CVE-2026-25804 is a vulnerability in Antrea, an open-source Kubernetes networking solution designed to be Kubernetes native. The issue stems from a uint16 arithmetic overflow in the network policy priority assignment mechanism. Antrea uses OpenFlow rules to enforce network policies, assigning priorities to these rules to determine traffic handling order. When a large number of policies with varying priority values are processed, the uint16 overflow causes incorrect priority calculations. This miscalculation can lead to improper enforcement of network policies, allowing unauthorized traffic flows or blocking legitimate ones. The vulnerability affects Antrea versions before 2.3.2 and versions from 2.4.0 up to 2.4.3, with the fix implemented in 2.4.3. The CVSS 4.0 base score is 8.0 (high), reflecting the vulnerability's remote exploitability without authentication or user interaction, and its significant impact on confidentiality and integrity. The vulnerability is categorized under CWE-287 (Improper Authentication) and CWE-770 (Allocation of Resources Without Limits or Throttling), indicating that the flaw arises from improper handling of priority values leading to overflow and incorrect access control enforcement. No known exploits have been reported yet, but the potential for bypassing network segmentation controls in Kubernetes environments is a serious concern. This vulnerability could be exploited by attackers to circumvent network policies, potentially enabling lateral movement, data exfiltration, or denial of service within Kubernetes clusters.

For European organizations, this vulnerability poses a significant risk to the security of Kubernetes-based infrastructure. Many enterprises and cloud providers in Europe rely on Kubernetes for container orchestration, and Antrea is a popular CNI (Container Network Interface) plugin in these environments. Incorrect enforcement of network policies can lead to unauthorized access between pods, exposing sensitive data and critical services. This undermines confidentiality and integrity, potentially allowing attackers to move laterally within clusters or disrupt services. Critical sectors such as finance, healthcare, telecommunications, and government services, which increasingly depend on Kubernetes for scalable and secure deployments, are particularly vulnerable. The vulnerability's remote exploitability without authentication increases the attack surface, especially in multi-tenant or hybrid cloud environments common in Europe. Failure to patch could result in regulatory compliance issues under GDPR and other data protection laws due to potential data breaches.
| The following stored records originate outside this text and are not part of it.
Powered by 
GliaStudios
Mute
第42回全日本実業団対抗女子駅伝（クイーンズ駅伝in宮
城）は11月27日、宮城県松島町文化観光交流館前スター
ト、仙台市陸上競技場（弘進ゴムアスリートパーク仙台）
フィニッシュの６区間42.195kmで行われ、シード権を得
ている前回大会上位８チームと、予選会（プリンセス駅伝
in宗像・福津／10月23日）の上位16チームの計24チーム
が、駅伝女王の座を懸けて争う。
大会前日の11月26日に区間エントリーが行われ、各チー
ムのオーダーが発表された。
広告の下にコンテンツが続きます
To mitigate this vulnerability, European organizations should immediately upgrade Antrea to version 2.4.3 or later, where the overflow bug is fixed. Prior to upgrading, audit existing network policies to identify unusually large or complex priority configurations that might trigger the overflow. Implement strict change management and monitoring of network policy deployments to detect anomalous traffic flows indicative of policy bypass. Employ network segmentation and zero-trust principles at multiple layers to reduce reliance on a single enforcement mechanism. Consider deploying runtime security tools that monitor Kubernetes network traffic for policy violations. Additionally, maintain up-to-date Kubernetes and CNI plugin versions, and subscribe to vendor security advisories. For environments where immediate upgrade is not feasible, restrict access to the Kubernetes API and control plane to trusted administrators and networks to reduce exploitation risk. Finally, document and test incident response plans for potential network policy breaches.